Below are entries. Copy exactly the lines running from the line that holds "8: (991, 618)" to the line that holds "80: (903, 619)", with both ends included.

▶ [Record extracts]:
========================================

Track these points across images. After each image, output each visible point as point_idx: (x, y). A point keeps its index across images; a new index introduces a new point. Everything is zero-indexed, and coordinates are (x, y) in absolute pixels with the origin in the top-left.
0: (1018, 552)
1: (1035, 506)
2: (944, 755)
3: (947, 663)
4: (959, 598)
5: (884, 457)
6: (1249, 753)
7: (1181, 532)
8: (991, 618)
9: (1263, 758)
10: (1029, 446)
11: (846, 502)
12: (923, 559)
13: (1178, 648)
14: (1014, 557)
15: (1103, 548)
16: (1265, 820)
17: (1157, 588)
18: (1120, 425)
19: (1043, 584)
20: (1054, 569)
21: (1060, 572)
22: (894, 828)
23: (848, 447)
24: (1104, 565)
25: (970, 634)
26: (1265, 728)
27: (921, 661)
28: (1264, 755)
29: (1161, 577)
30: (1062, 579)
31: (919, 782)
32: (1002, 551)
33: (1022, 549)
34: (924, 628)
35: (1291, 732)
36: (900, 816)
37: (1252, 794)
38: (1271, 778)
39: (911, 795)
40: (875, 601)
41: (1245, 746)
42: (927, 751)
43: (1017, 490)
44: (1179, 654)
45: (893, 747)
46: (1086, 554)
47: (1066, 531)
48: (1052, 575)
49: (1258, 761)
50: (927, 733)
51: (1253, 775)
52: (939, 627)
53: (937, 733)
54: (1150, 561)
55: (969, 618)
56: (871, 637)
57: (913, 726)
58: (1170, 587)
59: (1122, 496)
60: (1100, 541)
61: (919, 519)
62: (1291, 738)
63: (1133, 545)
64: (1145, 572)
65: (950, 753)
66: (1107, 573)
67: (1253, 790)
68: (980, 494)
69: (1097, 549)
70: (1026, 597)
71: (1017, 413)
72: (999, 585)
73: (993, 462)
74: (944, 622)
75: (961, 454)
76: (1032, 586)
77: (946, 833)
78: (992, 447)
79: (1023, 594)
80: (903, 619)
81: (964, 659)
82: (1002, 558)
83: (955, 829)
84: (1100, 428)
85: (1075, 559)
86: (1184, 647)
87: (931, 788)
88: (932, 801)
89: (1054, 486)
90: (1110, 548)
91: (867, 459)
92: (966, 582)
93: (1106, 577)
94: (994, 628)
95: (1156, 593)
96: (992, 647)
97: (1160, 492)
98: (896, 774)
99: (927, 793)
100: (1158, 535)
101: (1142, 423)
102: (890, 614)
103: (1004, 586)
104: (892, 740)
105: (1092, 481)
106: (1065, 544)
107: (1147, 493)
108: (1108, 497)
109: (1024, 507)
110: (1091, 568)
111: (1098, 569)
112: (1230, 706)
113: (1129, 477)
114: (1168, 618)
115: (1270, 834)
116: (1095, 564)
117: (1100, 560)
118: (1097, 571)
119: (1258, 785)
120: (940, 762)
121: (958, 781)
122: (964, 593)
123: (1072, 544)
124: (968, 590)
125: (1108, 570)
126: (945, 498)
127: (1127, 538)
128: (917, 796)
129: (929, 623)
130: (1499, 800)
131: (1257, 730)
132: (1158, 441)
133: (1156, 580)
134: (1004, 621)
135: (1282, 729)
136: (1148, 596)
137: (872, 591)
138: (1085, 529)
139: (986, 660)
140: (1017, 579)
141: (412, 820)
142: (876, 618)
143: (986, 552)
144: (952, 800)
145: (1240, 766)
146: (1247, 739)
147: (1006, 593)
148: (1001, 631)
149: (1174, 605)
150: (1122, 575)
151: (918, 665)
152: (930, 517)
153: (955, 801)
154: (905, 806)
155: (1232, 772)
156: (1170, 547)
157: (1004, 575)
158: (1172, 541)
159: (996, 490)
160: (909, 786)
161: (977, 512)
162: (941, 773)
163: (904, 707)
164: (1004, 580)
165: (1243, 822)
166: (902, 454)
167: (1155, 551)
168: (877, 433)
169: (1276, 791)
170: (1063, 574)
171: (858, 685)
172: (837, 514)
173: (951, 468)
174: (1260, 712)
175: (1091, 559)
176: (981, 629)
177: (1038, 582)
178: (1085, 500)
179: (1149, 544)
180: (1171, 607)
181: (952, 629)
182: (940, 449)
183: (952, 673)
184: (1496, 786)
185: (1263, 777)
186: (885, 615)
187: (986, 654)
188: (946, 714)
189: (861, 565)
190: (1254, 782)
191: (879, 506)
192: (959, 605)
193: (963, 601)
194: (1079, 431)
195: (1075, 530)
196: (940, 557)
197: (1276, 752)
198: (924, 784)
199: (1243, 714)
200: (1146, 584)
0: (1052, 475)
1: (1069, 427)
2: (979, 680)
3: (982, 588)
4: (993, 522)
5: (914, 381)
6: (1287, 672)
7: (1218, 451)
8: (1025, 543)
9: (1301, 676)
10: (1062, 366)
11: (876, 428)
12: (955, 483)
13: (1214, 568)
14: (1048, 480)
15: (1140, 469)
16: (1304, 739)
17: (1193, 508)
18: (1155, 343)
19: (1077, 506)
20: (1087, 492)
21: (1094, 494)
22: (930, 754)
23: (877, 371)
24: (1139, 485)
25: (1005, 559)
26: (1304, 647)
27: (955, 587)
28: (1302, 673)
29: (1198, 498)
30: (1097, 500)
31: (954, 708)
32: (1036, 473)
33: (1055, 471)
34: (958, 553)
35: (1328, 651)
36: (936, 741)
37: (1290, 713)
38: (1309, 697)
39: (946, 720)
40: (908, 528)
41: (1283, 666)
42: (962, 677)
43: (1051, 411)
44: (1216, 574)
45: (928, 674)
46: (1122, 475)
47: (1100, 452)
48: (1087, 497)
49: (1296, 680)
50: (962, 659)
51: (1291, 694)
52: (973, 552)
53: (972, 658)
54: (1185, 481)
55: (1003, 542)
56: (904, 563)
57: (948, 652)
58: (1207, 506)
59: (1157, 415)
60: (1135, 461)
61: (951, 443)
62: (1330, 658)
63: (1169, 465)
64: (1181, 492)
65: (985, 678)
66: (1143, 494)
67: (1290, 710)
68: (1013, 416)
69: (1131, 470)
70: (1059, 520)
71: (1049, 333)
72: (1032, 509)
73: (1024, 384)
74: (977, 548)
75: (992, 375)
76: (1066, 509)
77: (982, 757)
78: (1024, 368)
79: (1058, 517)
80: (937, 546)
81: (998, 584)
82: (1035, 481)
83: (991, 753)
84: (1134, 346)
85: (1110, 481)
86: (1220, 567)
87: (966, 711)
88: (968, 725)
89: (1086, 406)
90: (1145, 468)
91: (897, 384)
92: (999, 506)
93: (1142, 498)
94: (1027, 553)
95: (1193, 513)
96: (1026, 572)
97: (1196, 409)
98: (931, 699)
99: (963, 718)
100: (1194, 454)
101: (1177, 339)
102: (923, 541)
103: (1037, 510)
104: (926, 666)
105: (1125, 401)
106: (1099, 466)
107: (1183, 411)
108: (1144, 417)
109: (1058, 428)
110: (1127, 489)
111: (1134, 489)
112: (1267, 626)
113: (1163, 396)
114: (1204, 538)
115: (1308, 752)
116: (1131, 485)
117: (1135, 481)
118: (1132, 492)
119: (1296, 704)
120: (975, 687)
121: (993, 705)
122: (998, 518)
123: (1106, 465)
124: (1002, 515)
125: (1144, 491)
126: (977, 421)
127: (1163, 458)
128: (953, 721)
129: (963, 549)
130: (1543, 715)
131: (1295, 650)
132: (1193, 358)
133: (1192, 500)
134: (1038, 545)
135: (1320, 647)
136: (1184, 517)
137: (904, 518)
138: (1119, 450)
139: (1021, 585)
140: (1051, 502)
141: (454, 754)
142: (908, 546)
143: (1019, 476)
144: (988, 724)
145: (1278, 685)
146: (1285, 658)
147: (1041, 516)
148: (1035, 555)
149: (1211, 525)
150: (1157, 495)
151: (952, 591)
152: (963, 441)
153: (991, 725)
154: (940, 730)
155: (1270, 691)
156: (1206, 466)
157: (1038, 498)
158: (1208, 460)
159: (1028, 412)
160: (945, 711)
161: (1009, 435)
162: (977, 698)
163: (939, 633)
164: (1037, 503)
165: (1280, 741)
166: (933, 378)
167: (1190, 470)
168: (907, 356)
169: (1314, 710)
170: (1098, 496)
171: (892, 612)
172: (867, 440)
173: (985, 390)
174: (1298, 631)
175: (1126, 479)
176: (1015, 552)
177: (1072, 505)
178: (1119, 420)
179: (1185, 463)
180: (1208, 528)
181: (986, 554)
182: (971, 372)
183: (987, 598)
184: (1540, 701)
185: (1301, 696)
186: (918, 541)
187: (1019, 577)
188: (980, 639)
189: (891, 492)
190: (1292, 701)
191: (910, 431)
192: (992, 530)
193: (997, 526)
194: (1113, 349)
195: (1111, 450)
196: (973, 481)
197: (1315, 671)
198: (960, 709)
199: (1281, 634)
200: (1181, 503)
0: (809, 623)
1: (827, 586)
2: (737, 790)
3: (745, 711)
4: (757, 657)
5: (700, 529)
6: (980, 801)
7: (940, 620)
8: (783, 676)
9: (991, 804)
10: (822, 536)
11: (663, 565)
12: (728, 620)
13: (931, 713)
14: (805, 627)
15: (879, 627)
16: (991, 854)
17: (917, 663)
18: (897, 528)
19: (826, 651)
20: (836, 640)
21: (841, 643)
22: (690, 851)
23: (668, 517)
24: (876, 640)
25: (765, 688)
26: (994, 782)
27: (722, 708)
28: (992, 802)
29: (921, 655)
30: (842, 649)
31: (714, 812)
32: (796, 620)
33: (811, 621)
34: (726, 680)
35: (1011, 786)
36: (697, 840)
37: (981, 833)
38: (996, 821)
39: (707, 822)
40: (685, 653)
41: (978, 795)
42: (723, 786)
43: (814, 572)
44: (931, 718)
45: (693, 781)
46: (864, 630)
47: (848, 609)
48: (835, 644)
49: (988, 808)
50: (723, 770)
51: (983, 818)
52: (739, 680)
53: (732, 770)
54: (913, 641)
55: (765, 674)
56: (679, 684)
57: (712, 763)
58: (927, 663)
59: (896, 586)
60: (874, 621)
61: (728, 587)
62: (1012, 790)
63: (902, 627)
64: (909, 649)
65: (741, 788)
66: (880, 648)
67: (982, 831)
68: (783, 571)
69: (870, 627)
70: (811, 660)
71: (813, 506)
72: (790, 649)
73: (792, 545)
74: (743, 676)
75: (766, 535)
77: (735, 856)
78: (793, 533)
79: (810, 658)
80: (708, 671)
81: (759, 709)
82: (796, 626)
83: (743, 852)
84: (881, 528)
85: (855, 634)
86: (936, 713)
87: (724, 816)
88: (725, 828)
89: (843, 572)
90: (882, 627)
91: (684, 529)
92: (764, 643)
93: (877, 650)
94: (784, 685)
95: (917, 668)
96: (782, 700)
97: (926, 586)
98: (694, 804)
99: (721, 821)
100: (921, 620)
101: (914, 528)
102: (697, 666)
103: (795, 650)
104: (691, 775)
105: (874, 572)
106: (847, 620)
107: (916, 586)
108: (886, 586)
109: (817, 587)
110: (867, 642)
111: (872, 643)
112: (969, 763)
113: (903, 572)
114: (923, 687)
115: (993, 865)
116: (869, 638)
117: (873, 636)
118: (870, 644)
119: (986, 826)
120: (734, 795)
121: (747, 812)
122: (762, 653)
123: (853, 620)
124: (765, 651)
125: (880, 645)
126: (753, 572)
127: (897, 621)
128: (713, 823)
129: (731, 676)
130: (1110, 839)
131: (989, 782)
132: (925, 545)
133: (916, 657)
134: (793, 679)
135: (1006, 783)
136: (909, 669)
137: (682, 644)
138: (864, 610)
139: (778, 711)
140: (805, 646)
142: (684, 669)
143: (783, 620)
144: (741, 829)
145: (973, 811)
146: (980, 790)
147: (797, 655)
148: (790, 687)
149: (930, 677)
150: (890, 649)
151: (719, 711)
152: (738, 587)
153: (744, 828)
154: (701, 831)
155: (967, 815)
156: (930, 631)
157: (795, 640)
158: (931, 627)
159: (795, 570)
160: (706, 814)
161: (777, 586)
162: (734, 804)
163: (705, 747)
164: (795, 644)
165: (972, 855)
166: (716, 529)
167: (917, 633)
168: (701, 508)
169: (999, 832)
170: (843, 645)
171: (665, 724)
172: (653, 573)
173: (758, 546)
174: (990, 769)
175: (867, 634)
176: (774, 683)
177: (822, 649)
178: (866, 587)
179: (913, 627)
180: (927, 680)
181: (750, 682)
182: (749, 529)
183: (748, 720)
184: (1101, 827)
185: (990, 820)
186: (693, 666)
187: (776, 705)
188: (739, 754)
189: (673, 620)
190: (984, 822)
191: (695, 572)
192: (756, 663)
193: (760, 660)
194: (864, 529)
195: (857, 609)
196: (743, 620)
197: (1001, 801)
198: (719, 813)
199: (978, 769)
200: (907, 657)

========================================

▶ [Exercise solution]:
8: (991, 618)
9: (1263, 758)
10: (1029, 446)
11: (846, 502)
12: (923, 559)
13: (1178, 648)
14: (1014, 557)
15: (1103, 548)
16: (1265, 820)
17: (1157, 588)
18: (1120, 425)
19: (1043, 584)
20: (1054, 569)
21: (1060, 572)
22: (894, 828)
23: (848, 447)
24: (1104, 565)
25: (970, 634)
26: (1265, 728)
27: (921, 661)
28: (1264, 755)
29: (1161, 577)
30: (1062, 579)
31: (919, 782)
32: (1002, 551)
33: (1022, 549)
34: (924, 628)
35: (1291, 732)
36: (900, 816)
37: (1252, 794)
38: (1271, 778)
39: (911, 795)
40: (875, 601)
41: (1245, 746)
42: (927, 751)
43: (1017, 490)
44: (1179, 654)
45: (893, 747)
46: (1086, 554)
47: (1066, 531)
48: (1052, 575)
49: (1258, 761)
50: (927, 733)
51: (1253, 775)
52: (939, 627)
53: (937, 733)
54: (1150, 561)
55: (969, 618)
56: (871, 637)
57: (913, 726)
58: (1170, 587)
59: (1122, 496)
60: (1100, 541)
61: (919, 519)
62: (1291, 738)
63: (1133, 545)
64: (1145, 572)
65: (950, 753)
66: (1107, 573)
67: (1253, 790)
68: (980, 494)
69: (1097, 549)
70: (1026, 597)
71: (1017, 413)
72: (999, 585)
73: (993, 462)
74: (944, 622)
75: (961, 454)
76: (1032, 586)
77: (946, 833)
78: (992, 447)
79: (1023, 594)
80: (903, 619)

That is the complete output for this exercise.